- Box art
- Developer: Sierra On-Line
- Publisher: Sierra On-Line
- Designer: Jim Walls
- Composer: Mark Seibert
- Engine: SCI
- Platforms: MS-DOS, Amiga, Atari ST
- Release: March 1990
- Genres: Adventure game, partially submarine simulator
- Mode: Single-player

= Codename: ICEMAN =

1990 video game

Codename: ICEMAN (Note: The game's title is styled in various ways, such as CODE-NAME: ICEMAN on the front box art, Codename: Iceman on the back box art, and CODE NAME: ICEMAN on the game's title screen) (pronounced as "Iceman") is a graphical adventure game made with the SCI engine and published by the American computer game company Sierra On-Line in 1990. The lead designer was Jim Walls, who also created several Police Quest games.

ICEMAN involves a near-future political conspiracy involving the United States, the Soviet Union, and Tunisia. One of the game's notable features is that a large portion takes place in a detailed simulation of a submarine, requiring the player to manage the navigation and weapons systems of the fictional USS Blackhawk.

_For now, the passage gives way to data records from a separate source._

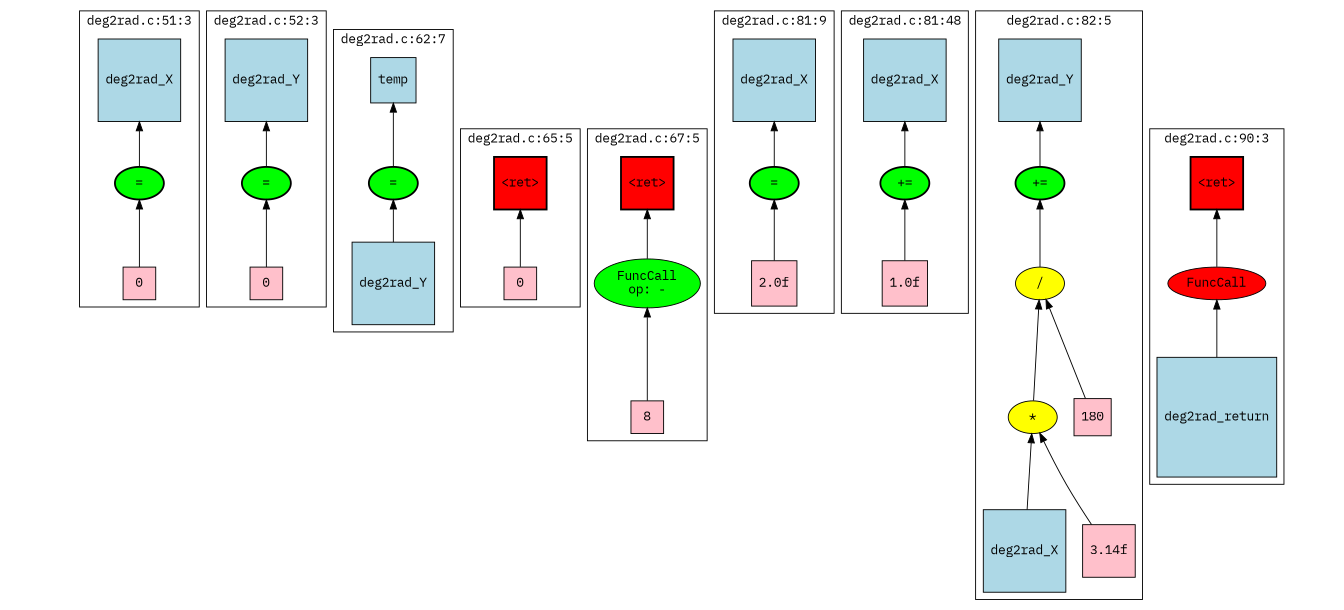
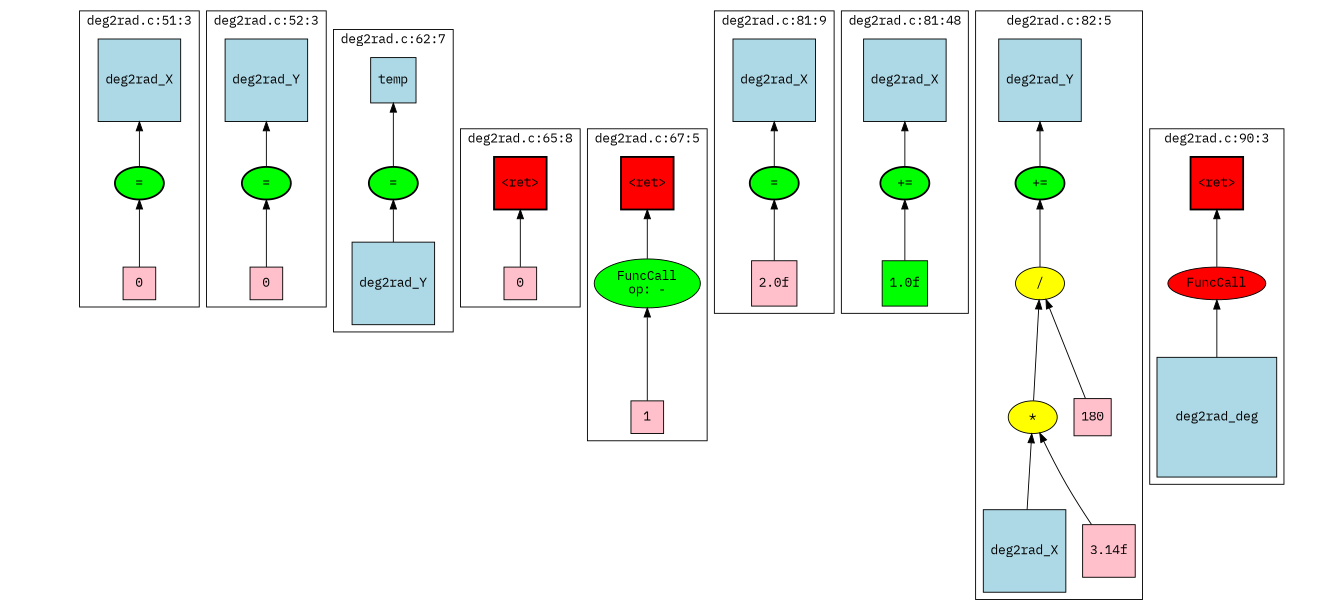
  strict graph {
    fontname="IBM Plex Mono"
    newrank=true
    node [fontname="IBM Plex Mono" style=filled fillcolor=lightblue shape=square]
    edge [fontname="IBM Plex Mono" dir=back]
    rank2 [height=0.5 style=invis width=0.013889 fillcolor="" shape=""]
    n2 [fillcolor=green height=0.5 label="=" style="filled,bold" width=0.75 shape=""]
    n3 [fillcolor=green height=0.5 label="=" style="filled,bold" width=0.75 shape=""]
    n4 [fillcolor=green height=0.5 label="=" style="filled,bold" width=0.75 shape=""]
    n5 [fillcolor=red height=0.65278 label="\<ret\>" style="filled,bold" width=0.65278]
    n6 [fillcolor=red height=0.65278 label="\<ret\>" style="filled,bold" width=0.65278]
    n7 [fillcolor=green height=0.5 label="=" style="filled,bold" width=0.75 shape=""]
    n8 [fillcolor=green height=0.5 label="+=" style="filled,bold" width=0.75 shape=""]
    n9 [fillcolor=green height=0.5 label="+=" style="filled,bold" width=0.75 shape=""]
    n10 [fillcolor=red height=0.65278 label="\<ret\>" style="filled,bold" width=0.65278]
    end [height=0.5 style=invis width=0.013889 fillcolor="" shape=""]
    n12 [fillcolor=pink height=0.5 label=0 width=0.5]
    n13 [height=1.0694 label=deg2rad_X width=1.0694]
    n14 [fillcolor=pink height=0.5 label=0 width=0.5]
    n15 [height=1.0694 label=deg2rad_Y width=1.0694]
    n16 [height=1.0694 label=deg2rad_Y width=1.0694]
    n17 [height=0.61111 label=temp width=0.61111]
    n18 [fillcolor=pink height=0.5 label=0 width=0.5]
    n19 [fillcolor=green height=0.74639 label="FuncCall\nop: -" width=1.316 shape=""]
-   n20 [fillcolor=pink height=0.5 label=8 width=0.5]
+   n20 [fillcolor=pink height=0.5 label=1 width=0.5]
    n21 [fillcolor=pink height=0.52778 label="2.0f" width=0.52778]
    n22 [height=1.0694 label=deg2rad_X width=1.0694]
-   n23 [fillcolor=pink height=0.52778 label="1.0f" width=0.52778]
+   n23 [fillcolor=green height=0.52778 label="1.0f" width=0.52778]
    n24 [height=1.0694 label=deg2rad_X width=1.0694]
    n25 [fillcolor=yellow height=0.5 label="/" width=0.75 shape=""]
    n26 [fillcolor=yellow height=0.5 label="*" width=0.75 shape=""]
    n27 [fillcolor=pink height=0.51389 label=180 width=0.51389]
    n28 [height=1.0694 label=deg2rad_X width=1.0694]
    n29 [fillcolor=pink height=0.625 label="3.14f" width=0.625]
    n30 [height=1.0694 label=deg2rad_Y width=1.0694]
    n31 [fillcolor=red height=0.5 label=FuncCall width=1.1916 shape=""]
-   n32 [height=1.375 label=deg2rad_return width=1.375]
+   n32 [height=1.375 label=deg2rad_deg width=1.375]
    rank1 [height=0.5 style=invis width=0.013889 fillcolor="" shape=""]
    subgraph sub_1 {
      rank=same
      rankdir=LR
      rank2
      n2
      n3
      n4
      n5
      n6
      n7
      n8
      n9
      n10
      end
    }
    subgraph cluster_2 {
      label="deg2rad.c:51:3"
      n2
      n12
      n13
    }
    subgraph cluster_3 {
      label="deg2rad.c:52:3"
      n3
      n14
      n15
    }
    subgraph cluster_4 {
      label="deg2rad.c:62:7"
      n4
      n16
      n17
    }
    subgraph cluster_5 {
-     label="deg2rad.c:65:5"
+     label="deg2rad.c:65:8"
      n5
      n18
    }
    subgraph cluster_6 {
      label="deg2rad.c:67:5"
      n6
      n19
      n20
    }
    subgraph cluster_7 {
      label="deg2rad.c:81:9"
      n7
      n21
      n22
    }
    subgraph cluster_8 {
      label="deg2rad.c:81:48"
      n8
      n23
      n24
    }
    subgraph cluster_9 {
      label="deg2rad.c:82:5"
      n9
      n25
      n26
      n27
      n28
      n29
      n30
    }
    subgraph cluster_10 {
      label="deg2rad.c:90:3"
      n10
      n31
      n32
    }
    rank2 -- n2 [style=invis dir=""]
    n2 -- n3 [style=invis dir=""]
    n2 -- n12
    n3 -- n4 [style=invis dir=""]
    n3 -- n14
    n4 -- n5 [style=invis dir=""]
    n4 -- n16
    n5 -- n6 [style=invis dir=""]
    n5 -- n18
    n6 -- n7 [style=invis dir=""]
    n6 -- n19
    n7 -- n8 [style=invis dir=""]
    n7 -- n21
    n8 -- n9 [style=invis dir=""]
    n8 -- n23
    n9 -- n10 [style=invis dir=""]
    n9 -- n25
    n10 -- end [style=invis dir=""]
    n10 -- n31
    n13 -- n2
    n15 -- n3
    n17 -- n4
    n19 -- n20
    n22 -- n7
    n24 -- n8
    n25 -- n26
    n25 -- n27
    n26 -- n28
    n26 -- n29
    n30 -- n9
    n31 -- n32
    rank1 -- rank2 [style=invis dir=""]
  }
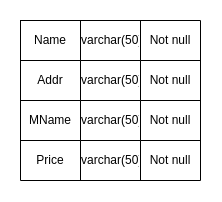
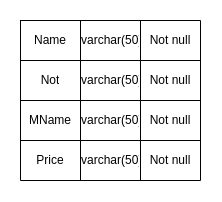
  <mxCell id="0" />
  <mxCell id="1" parent="0" />
  <mxCell id="2" value="" style="shape=table;startSize=0;container=1;collapsible=0;childLayout=tableLayout;" vertex="1" parent="1"><mxGeometry x="20" y="20" width="180" height="160" as="geometry" /></mxCell>
  <mxCell id="3" value="" style="shape=tableRow;horizontal=0;startSize=0;swimlaneHead=0;swimlaneBody=0;strokeColor=inherit;top=0;left=0;bottom=0;right=0;collapsible=0;dropTarget=0;fillColor=none;points=[[0,0.5],[1,0.5]];portConstraint=eastwest;" vertex="1" parent="2"><mxGeometry width="180" height="40" as="geometry" /></mxCell>
  <mxCell id="4" value="Name" style="shape=partialRectangle;html=1;whiteSpace=wrap;connectable=0;strokeColor=inherit;overflow=hidden;fillColor=none;top=0;left=0;bottom=0;right=0;pointerEvents=1;" vertex="1" parent="3"><mxGeometry width="60" height="40" as="geometry"><mxRectangle width="60" height="40" as="alternateBounds" /></mxGeometry></mxCell>
  <mxCell id="5" value="varchar(50)" style="shape=partialRectangle;html=1;whiteSpace=wrap;connectable=0;strokeColor=inherit;overflow=hidden;fillColor=none;top=0;left=0;bottom=0;right=0;pointerEvents=1;" vertex="1" parent="3"><mxGeometry x="60" width="60" height="40" as="geometry"><mxRectangle width="60" height="40" as="alternateBounds" /></mxGeometry></mxCell>
  <mxCell id="6" value="Not null" style="shape=partialRectangle;html=1;whiteSpace=wrap;connectable=0;strokeColor=inherit;overflow=hidden;fillColor=none;top=0;left=0;bottom=0;right=0;pointerEvents=1;" vertex="1" parent="3"><mxGeometry x="120" width="60" height="40" as="geometry"><mxRectangle width="60" height="40" as="alternateBounds" /></mxGeometry></mxCell>
  <mxCell id="7" value="" style="shape=tableRow;horizontal=0;startSize=0;swimlaneHead=0;swimlaneBody=0;strokeColor=inherit;top=0;left=0;bottom=0;right=0;collapsible=0;dropTarget=0;fillColor=none;points=[[0,0.5],[1,0.5]];portConstraint=eastwest;" vertex="1" parent="2"><mxGeometry y="40" width="180" height="40" as="geometry" /></mxCell>
- <mxCell id="8" value="Addr" style="shape=partialRectangle;html=1;whiteSpace=wrap;connectable=0;strokeColor=inherit;overflow=hidden;fillColor=none;top=0;left=0;bottom=0;right=0;pointerEvents=1;" vertex="1" parent="7"><mxGeometry width="60" height="40" as="geometry"><mxRectangle width="60" height="40" as="alternateBounds" /></mxGeometry></mxCell>
+ <mxCell id="8" value="Not" style="shape=partialRectangle;html=1;whiteSpace=wrap;connectable=0;strokeColor=inherit;overflow=hidden;fillColor=none;top=0;left=0;bottom=0;right=0;pointerEvents=1;" vertex="1" parent="7"><mxGeometry width="60" height="40" as="geometry"><mxRectangle width="60" height="40" as="alternateBounds" /></mxGeometry></mxCell>
  <mxCell id="9" value="varchar(50)" style="shape=partialRectangle;html=1;whiteSpace=wrap;connectable=0;strokeColor=inherit;overflow=hidden;fillColor=none;top=0;left=0;bottom=0;right=0;pointerEvents=1;" vertex="1" parent="7"><mxGeometry x="60" width="60" height="40" as="geometry"><mxRectangle width="60" height="40" as="alternateBounds" /></mxGeometry></mxCell>
  <mxCell id="10" value="Not null" style="shape=partialRectangle;html=1;whiteSpace=wrap;connectable=0;strokeColor=inherit;overflow=hidden;fillColor=none;top=0;left=0;bottom=0;right=0;pointerEvents=1;" vertex="1" parent="7"><mxGeometry x="120" width="60" height="40" as="geometry"><mxRectangle width="60" height="40" as="alternateBounds" /></mxGeometry></mxCell>
  <mxCell id="11" value="" style="shape=tableRow;horizontal=0;startSize=0;swimlaneHead=0;swimlaneBody=0;strokeColor=inherit;top=0;left=0;bottom=0;right=0;collapsible=0;dropTarget=0;fillColor=none;points=[[0,0.5],[1,0.5]];portConstraint=eastwest;" vertex="1" parent="2"><mxGeometry y="80" width="180" height="40" as="geometry" /></mxCell>
  <mxCell id="12" value="MName" style="shape=partialRectangle;html=1;whiteSpace=wrap;connectable=0;strokeColor=inherit;overflow=hidden;fillColor=none;top=0;left=0;bottom=0;right=0;pointerEvents=1;" vertex="1" parent="11"><mxGeometry width="60" height="40" as="geometry"><mxRectangle width="60" height="40" as="alternateBounds" /></mxGeometry></mxCell>
  <mxCell id="13" value="varchar(50)" style="shape=partialRectangle;html=1;whiteSpace=wrap;connectable=0;strokeColor=inherit;overflow=hidden;fillColor=none;top=0;left=0;bottom=0;right=0;pointerEvents=1;" vertex="1" parent="11"><mxGeometry x="60" width="60" height="40" as="geometry"><mxRectangle width="60" height="40" as="alternateBounds" /></mxGeometry></mxCell>
  <mxCell id="14" value="Not null" style="shape=partialRectangle;html=1;whiteSpace=wrap;connectable=0;strokeColor=inherit;overflow=hidden;fillColor=none;top=0;left=0;bottom=0;right=0;pointerEvents=1;" vertex="1" parent="11"><mxGeometry x="120" width="60" height="40" as="geometry"><mxRectangle width="60" height="40" as="alternateBounds" /></mxGeometry></mxCell>
  <mxCell id="15" value="" style="shape=tableRow;horizontal=0;startSize=0;swimlaneHead=0;swimlaneBody=0;strokeColor=inherit;top=0;left=0;bottom=0;right=0;collapsible=0;dropTarget=0;fillColor=none;points=[[0,0.5],[1,0.5]];portConstraint=eastwest;" vertex="1" parent="2"><mxGeometry y="120" width="180" height="40" as="geometry" /></mxCell>
  <mxCell id="16" value="Price" style="shape=partialRectangle;html=1;whiteSpace=wrap;connectable=0;strokeColor=inherit;overflow=hidden;fillColor=none;top=0;left=0;bottom=0;right=0;pointerEvents=1;" vertex="1" parent="15"><mxGeometry width="60" height="40" as="geometry"><mxRectangle width="60" height="40" as="alternateBounds" /></mxGeometry></mxCell>
  <mxCell id="17" value="varchar(50)" style="shape=partialRectangle;html=1;whiteSpace=wrap;connectable=0;strokeColor=inherit;overflow=hidden;fillColor=none;top=0;left=0;bottom=0;right=0;pointerEvents=1;" vertex="1" parent="15"><mxGeometry x="60" width="60" height="40" as="geometry"><mxRectangle width="60" height="40" as="alternateBounds" /></mxGeometry></mxCell>
  <mxCell id="18" value="Not null" style="shape=partialRectangle;html=1;whiteSpace=wrap;connectable=0;strokeColor=inherit;overflow=hidden;fillColor=none;top=0;left=0;bottom=0;right=0;pointerEvents=1;" vertex="1" parent="15"><mxGeometry x="120" width="60" height="40" as="geometry"><mxRectangle width="60" height="40" as="alternateBounds" /></mxGeometry></mxCell>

Mention of a "Codename: PHOENIX" in Sierra promotional material suggests that ICEMAN was meant to be the first part of a series, but disappointing sales ended the would-be franchise after one game.

==Plot==
The story takes place during a future global oil shortage, when Tunisia is discovered to possess a surplus of high-grade oil. While the Soviet and US governments try to acquire as much of the oil as they can, Soviet-backed terrorists kidnap a US ambassador in hopes of provoking an international incident.

Naval officer Johnny Westland is informed about the situation while on leave in Tahiti and is called back for the rescue mission. The night before returning to duty, he meets a woman named Stacy and has a one-night stand.

In the Pentagon, Westland is briefed and learns that Stacy is also an agent whom he must meet as soon as he reaches his goal. To reach his target, Westland travels in a nuclear-powered submarine, the USS Blackhawk. Westland battles Soviet vessels, navigates an iceberg field, and plants bombs to penetrate the harbor surveillance of Tunisia.

In Tunisia, Westland meets Stacy disguised as a local. They kill the terrorists holding the ambassador hostage and escape in a van. After leaving Tunisia, Westland is promoted and proposes to Stacy.

==Gameplay==
Codename: ICEMAN is a text parser-based adventure game. Commands must be typed, such as CLIMB UP to ascend a ladder. The interface features some technical innovations for Sierra games, such as shortcutting some inputs (typing LOOK while near an object instead of needing to type LOOK OBJECT) and allowing certain actions to be performed with a mouse.

Within the game's "setting of espionage and intrigue," players must also master a variety of detailed procedural tasks. These tasks include learning Navy terminology, decoding encrypted messages, and correctly administering CPR. These procedural tasks require regular referencing of the game's included manual. A dice game also features prominently, requiring the player to defeat submarine crew in a game of chance.

==Reception and legacy==
Codename: ICEMAN received mixed reviews at release and has received more negative reviews in retrospect. Some contemporary reviewers were very positive. The reviewer for Games International scored it 10 out of 10 and called it "the most sophisticated adventure game I have ever played."

Computer Gaming World stated the submarine simulation was exciting and also credited lead artist Sheryl Lloyd's work: "Aesthetically, the game has much to commend it." Composer Mark Selbert's score was also credited as "spectacular."

Other reviewers stated ICEMAN needed "a little more polish." The reviewer for CU Amiga criticized the game's awkward text parser and argued its focus on procedural details is "dull" and "pedantic."

For a retrospective review in 2007, Adventure Gamers harshly criticized the game, calling it "mundane" and unmemorable. The protagonist Johnny Westland is described as having "the personality of a magazine cut-out" and the gameplay as frustrating, confusing, and "tiresome."

In 2024, a fanmade parody prequel titled KIDNAME: ICEBOY was released, featuring Johnny Westland as a young boy.